_Records supplied_
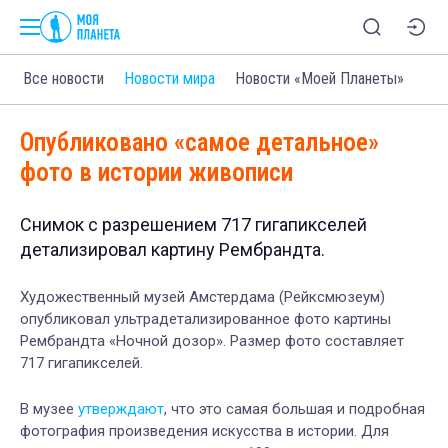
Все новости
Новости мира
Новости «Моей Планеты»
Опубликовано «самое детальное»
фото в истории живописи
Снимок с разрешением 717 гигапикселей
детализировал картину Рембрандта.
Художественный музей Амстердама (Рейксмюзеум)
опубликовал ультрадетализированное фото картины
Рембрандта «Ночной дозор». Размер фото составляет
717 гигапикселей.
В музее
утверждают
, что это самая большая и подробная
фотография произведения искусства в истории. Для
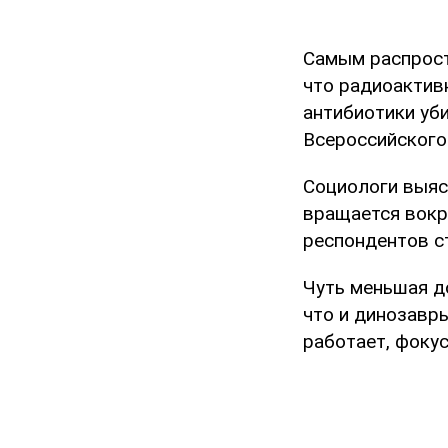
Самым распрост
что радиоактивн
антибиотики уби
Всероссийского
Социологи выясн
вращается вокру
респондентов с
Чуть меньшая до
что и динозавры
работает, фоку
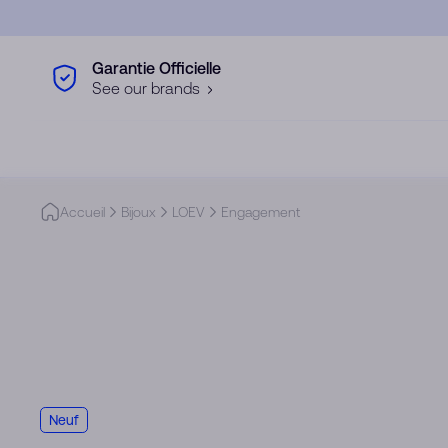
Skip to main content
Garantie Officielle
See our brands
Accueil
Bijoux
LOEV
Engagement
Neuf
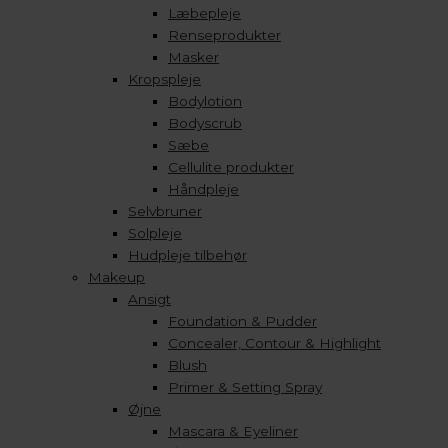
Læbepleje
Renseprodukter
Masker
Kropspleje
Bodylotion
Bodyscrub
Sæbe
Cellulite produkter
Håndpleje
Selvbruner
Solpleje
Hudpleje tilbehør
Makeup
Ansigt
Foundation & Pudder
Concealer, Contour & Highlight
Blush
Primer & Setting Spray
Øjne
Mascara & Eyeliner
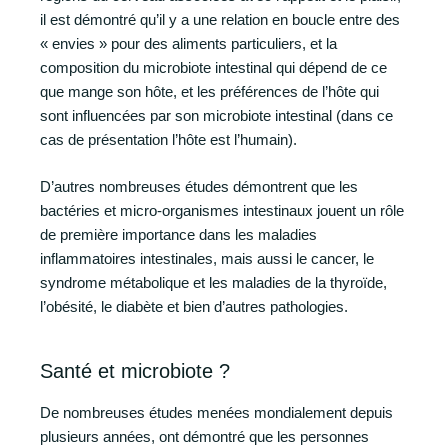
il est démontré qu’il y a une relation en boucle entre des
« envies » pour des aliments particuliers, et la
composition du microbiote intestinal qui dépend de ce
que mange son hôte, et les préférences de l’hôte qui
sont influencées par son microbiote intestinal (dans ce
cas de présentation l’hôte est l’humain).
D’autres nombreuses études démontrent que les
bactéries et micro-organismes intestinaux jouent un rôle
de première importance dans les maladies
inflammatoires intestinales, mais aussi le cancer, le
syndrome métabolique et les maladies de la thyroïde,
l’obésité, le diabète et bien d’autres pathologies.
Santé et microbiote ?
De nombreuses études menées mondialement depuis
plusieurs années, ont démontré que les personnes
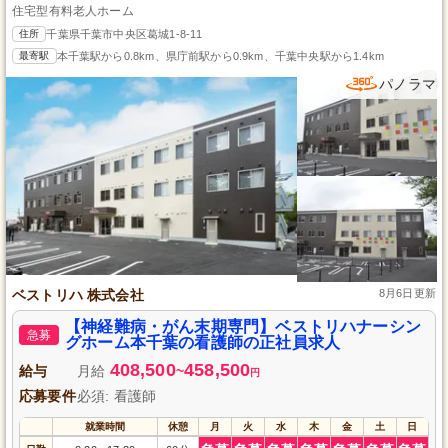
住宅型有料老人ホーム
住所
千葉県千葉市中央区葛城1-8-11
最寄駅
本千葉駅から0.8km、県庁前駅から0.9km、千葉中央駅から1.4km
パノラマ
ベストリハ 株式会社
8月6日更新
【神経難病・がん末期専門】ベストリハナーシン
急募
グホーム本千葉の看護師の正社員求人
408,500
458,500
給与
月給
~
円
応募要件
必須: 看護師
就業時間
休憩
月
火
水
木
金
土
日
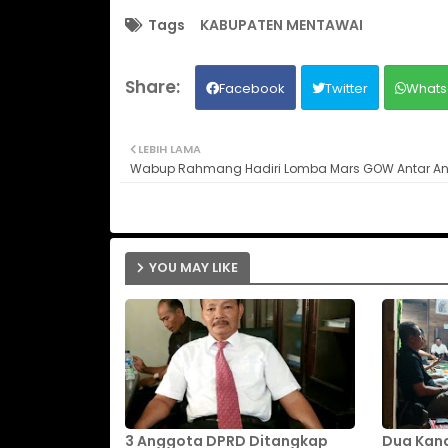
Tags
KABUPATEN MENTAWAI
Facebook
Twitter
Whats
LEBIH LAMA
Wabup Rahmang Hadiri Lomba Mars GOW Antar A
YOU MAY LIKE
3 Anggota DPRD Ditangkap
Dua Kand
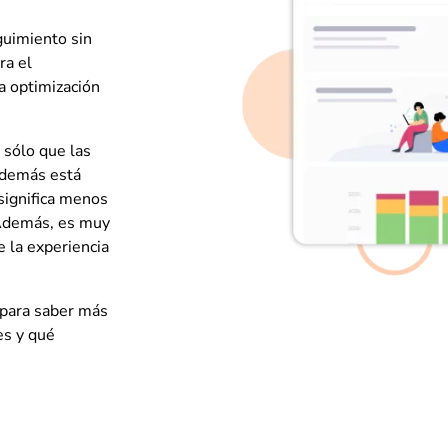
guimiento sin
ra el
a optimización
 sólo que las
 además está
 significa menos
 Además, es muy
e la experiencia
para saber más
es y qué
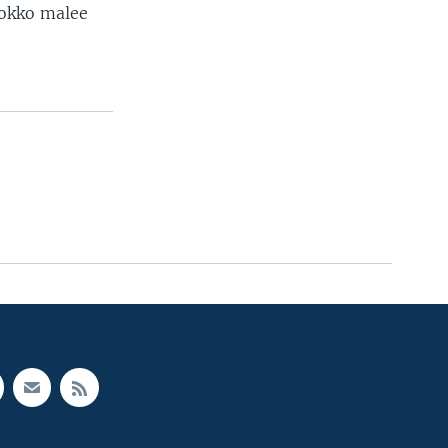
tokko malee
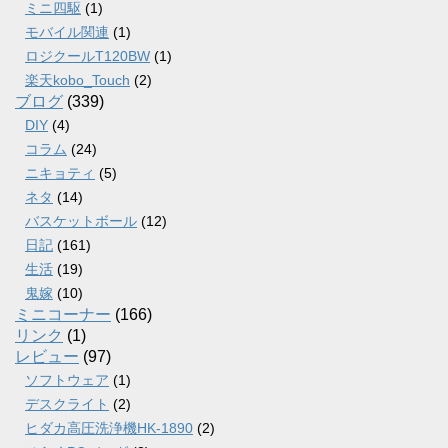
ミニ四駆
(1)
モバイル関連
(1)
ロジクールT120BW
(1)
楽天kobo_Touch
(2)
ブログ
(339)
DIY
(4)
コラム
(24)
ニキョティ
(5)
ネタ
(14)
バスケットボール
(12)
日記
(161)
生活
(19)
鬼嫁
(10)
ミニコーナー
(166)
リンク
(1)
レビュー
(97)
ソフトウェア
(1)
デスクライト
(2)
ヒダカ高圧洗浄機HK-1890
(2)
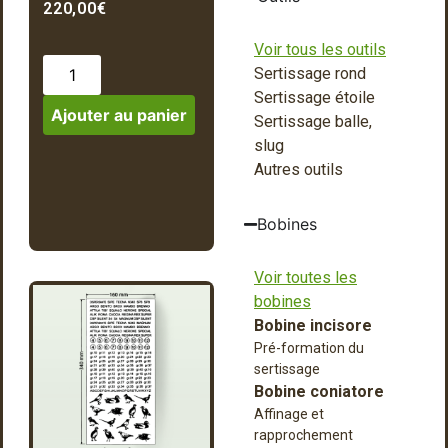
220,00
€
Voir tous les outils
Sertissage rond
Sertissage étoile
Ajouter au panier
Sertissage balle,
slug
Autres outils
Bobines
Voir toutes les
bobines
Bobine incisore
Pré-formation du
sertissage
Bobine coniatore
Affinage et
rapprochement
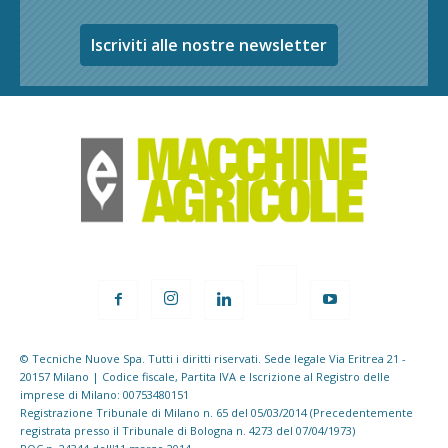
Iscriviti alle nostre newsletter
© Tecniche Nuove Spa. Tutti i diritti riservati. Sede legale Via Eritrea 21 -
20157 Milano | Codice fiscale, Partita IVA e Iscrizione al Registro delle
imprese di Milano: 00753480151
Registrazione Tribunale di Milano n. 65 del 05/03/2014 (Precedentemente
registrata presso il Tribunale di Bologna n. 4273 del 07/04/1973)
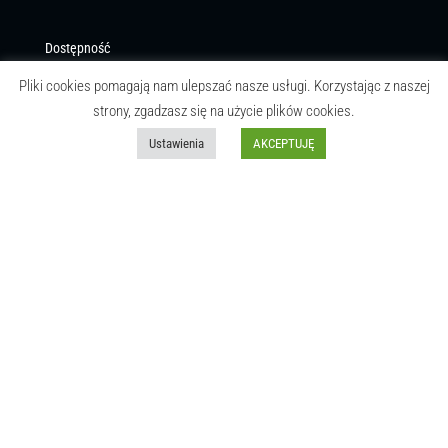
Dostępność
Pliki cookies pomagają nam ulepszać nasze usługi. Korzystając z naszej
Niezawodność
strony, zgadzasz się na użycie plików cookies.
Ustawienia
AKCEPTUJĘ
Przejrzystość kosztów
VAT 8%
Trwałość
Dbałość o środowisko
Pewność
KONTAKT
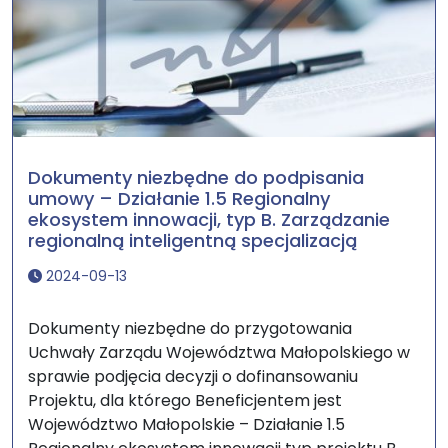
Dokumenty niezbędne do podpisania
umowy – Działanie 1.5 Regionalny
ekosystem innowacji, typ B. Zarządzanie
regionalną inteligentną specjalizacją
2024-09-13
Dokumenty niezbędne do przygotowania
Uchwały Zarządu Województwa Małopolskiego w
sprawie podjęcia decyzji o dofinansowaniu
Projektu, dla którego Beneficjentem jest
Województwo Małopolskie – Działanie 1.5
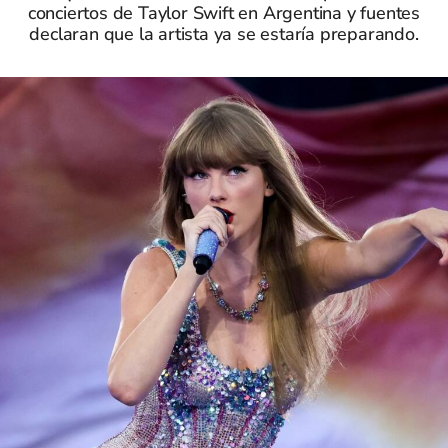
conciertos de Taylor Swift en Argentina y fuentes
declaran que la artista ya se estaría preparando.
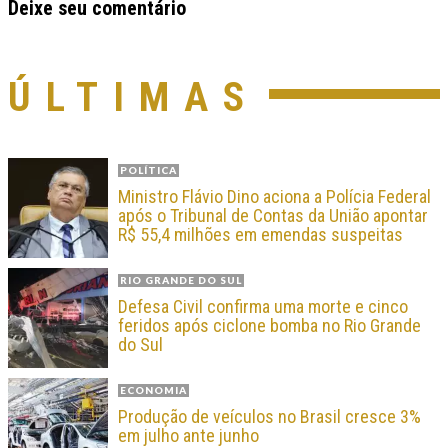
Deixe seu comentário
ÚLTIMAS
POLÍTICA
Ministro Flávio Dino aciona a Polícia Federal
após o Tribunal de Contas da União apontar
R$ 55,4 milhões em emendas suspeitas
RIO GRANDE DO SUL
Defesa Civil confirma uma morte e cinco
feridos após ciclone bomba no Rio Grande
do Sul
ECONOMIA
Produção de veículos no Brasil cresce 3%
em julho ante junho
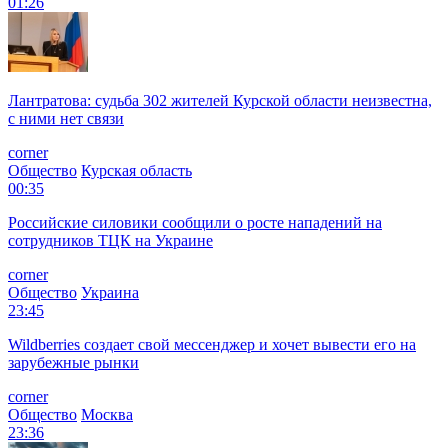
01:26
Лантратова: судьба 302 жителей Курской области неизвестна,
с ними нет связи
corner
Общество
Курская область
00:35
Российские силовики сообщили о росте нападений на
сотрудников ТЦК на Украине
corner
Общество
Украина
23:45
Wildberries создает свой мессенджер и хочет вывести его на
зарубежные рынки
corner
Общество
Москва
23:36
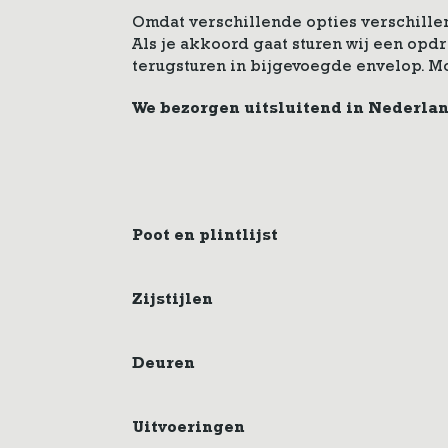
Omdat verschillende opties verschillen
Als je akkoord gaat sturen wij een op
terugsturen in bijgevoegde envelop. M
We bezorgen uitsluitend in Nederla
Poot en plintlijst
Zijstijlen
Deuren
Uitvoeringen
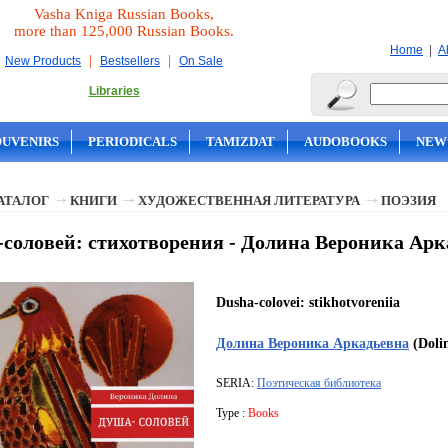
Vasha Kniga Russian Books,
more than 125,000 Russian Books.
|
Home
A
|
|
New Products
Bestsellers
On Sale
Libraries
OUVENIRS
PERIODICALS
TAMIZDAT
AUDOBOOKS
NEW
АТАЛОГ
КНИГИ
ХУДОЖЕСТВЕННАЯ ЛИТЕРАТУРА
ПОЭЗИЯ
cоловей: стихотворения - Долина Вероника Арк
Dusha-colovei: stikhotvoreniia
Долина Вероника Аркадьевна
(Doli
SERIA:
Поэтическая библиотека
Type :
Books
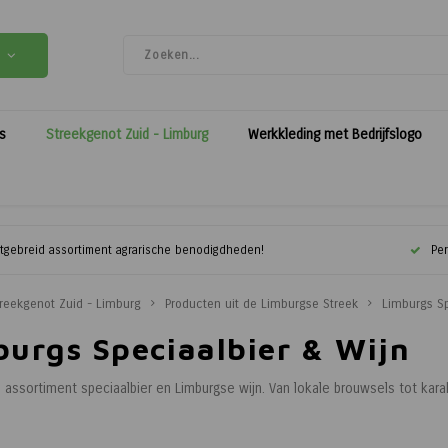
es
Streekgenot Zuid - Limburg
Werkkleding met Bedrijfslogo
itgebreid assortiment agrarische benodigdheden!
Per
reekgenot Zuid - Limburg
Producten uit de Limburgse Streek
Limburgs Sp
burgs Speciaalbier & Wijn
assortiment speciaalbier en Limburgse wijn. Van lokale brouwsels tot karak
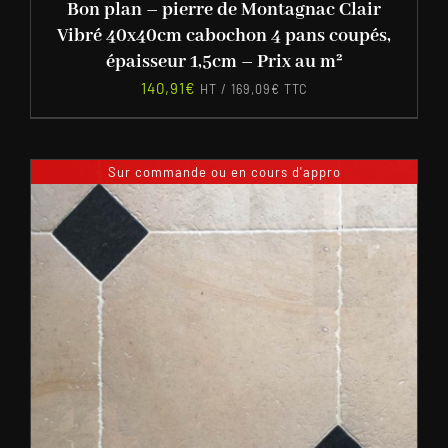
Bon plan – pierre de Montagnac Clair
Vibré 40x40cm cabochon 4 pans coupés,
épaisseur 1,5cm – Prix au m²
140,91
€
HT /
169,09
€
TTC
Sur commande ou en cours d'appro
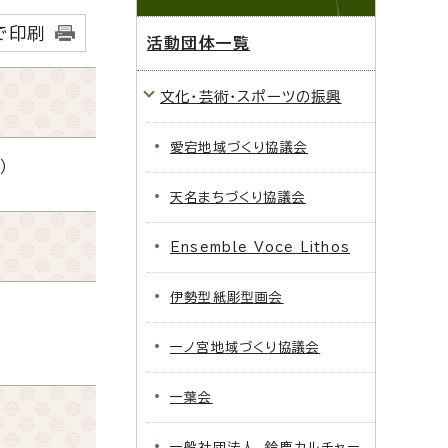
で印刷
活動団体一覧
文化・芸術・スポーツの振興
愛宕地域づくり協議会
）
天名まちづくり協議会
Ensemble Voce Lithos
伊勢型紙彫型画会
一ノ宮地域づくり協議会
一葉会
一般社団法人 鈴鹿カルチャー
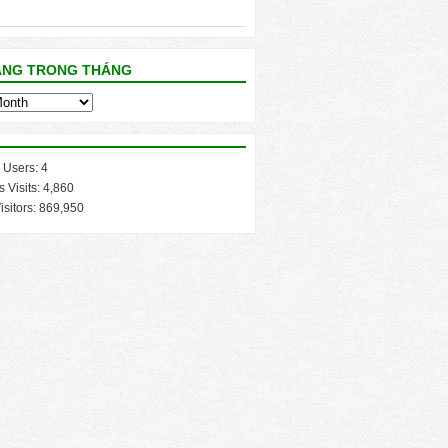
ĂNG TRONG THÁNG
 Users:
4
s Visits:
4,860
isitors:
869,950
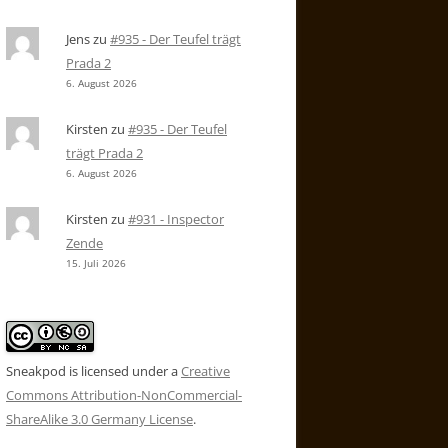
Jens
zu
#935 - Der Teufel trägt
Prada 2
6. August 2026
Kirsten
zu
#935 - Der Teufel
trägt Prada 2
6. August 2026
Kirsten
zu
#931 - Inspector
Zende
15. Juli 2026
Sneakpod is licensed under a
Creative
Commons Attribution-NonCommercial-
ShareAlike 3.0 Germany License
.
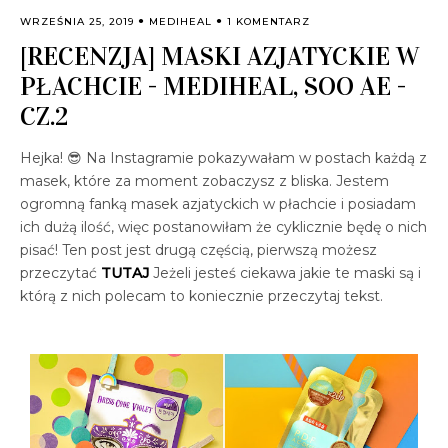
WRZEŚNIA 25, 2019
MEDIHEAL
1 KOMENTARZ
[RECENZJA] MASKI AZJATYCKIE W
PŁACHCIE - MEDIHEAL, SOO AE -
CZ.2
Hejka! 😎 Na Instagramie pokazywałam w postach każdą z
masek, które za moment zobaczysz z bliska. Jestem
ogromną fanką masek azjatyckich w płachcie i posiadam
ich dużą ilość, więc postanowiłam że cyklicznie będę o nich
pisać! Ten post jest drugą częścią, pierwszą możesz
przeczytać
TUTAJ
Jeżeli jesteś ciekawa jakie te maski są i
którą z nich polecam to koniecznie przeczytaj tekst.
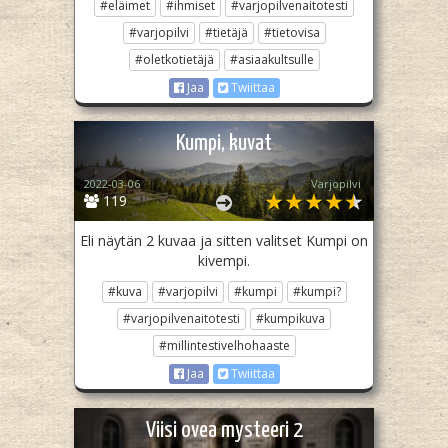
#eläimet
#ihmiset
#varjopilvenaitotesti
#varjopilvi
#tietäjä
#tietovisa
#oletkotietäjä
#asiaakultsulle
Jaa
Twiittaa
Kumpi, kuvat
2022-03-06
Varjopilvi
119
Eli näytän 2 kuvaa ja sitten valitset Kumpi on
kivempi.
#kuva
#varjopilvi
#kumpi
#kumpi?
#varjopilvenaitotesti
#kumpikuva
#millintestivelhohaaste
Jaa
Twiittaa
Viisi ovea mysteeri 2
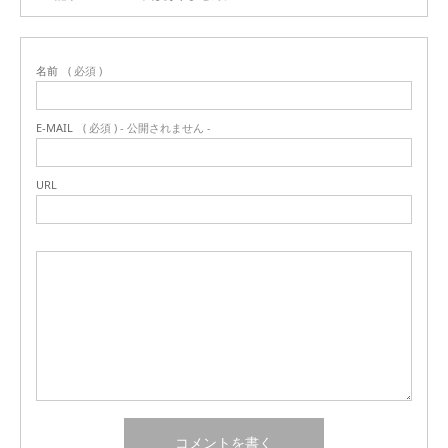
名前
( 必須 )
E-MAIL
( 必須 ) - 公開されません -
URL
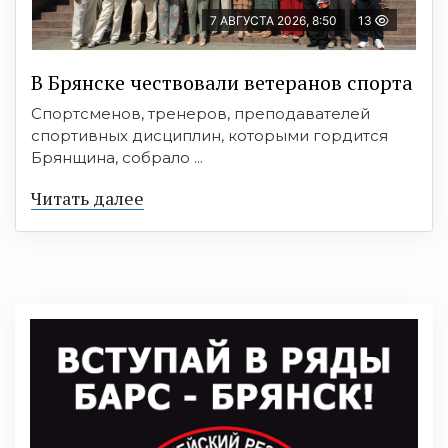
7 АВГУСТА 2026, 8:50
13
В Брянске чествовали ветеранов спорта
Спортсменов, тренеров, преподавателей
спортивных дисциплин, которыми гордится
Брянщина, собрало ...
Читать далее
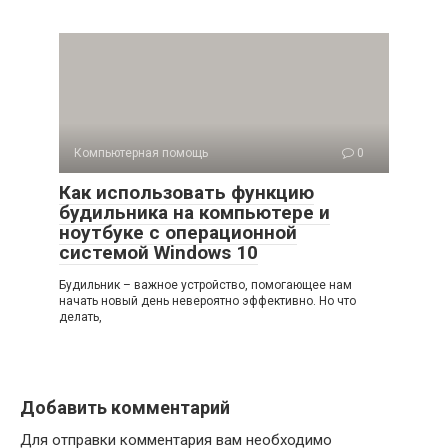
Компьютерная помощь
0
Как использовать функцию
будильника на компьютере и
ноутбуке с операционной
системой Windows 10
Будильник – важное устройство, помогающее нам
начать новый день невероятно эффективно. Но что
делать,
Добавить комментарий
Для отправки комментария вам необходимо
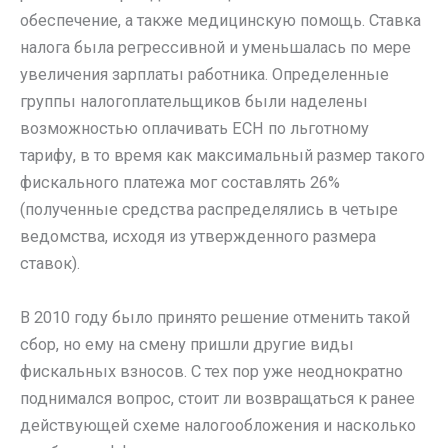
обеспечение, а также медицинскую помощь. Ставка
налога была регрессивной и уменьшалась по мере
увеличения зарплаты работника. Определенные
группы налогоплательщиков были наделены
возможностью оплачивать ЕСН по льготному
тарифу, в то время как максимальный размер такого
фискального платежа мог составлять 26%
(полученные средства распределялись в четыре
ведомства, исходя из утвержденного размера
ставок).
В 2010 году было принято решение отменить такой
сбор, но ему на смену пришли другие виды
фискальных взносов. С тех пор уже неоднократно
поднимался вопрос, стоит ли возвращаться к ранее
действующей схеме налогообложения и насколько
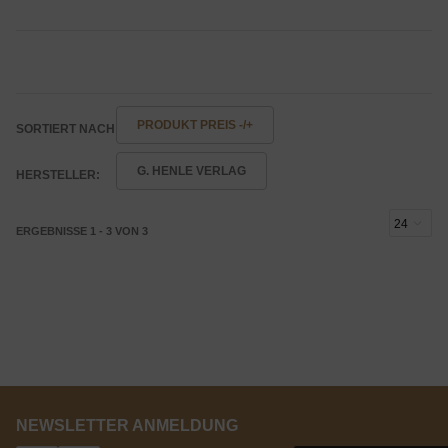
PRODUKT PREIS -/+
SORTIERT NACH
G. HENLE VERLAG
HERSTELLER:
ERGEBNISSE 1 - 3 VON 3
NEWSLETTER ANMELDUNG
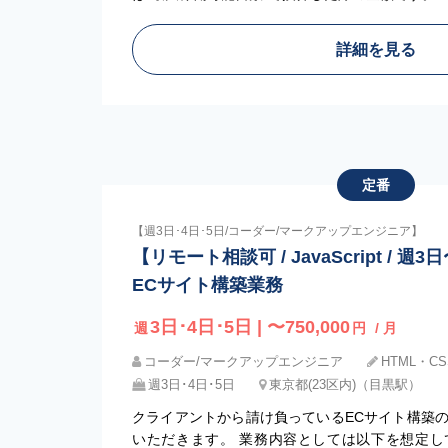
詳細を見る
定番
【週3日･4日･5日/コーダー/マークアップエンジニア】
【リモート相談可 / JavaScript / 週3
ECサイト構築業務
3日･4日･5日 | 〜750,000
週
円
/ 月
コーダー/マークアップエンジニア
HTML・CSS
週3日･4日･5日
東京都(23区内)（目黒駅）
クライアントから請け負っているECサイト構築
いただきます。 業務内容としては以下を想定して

_To do_
Copy out the records from the line containing "Vasha Kniga Russian" through the line containing "assortiment speciaalbier en", leaving out the pictures.

_Answer to this task_
Vasha Kniga Russian Books,
more than 125,000 Russian Books.
|
Home
A
|
|
New Products
Bestsellers
On Sale
Libraries
OUVENIRS
PERIODICALS
TAMIZDAT
AUDOBOOKS
NEW
АТАЛОГ
КНИГИ
ХУДОЖЕСТВЕННАЯ ЛИТЕРАТУРА
ПОЭЗИЯ
cоловей: стихотворения - Долина Вероника Арк
Dusha-colovei: stikhotvoreniia
Долина Вероника Аркадьевна
(Doli
SERIA:
Поэтическая библиотека
Type :
Books
es
Streekgenot Zuid - Limburg
Werkkleding met Bedrijfslogo
itgebreid assortiment agrarische benodigdheden!
Per
reekgenot Zuid - Limburg
Producten uit de Limburgse Streek
Limburgs Sp
burgs Speciaalbier & Wijn
assortiment speciaalbier en Limburgse wijn. Van lokale brouwsels tot karak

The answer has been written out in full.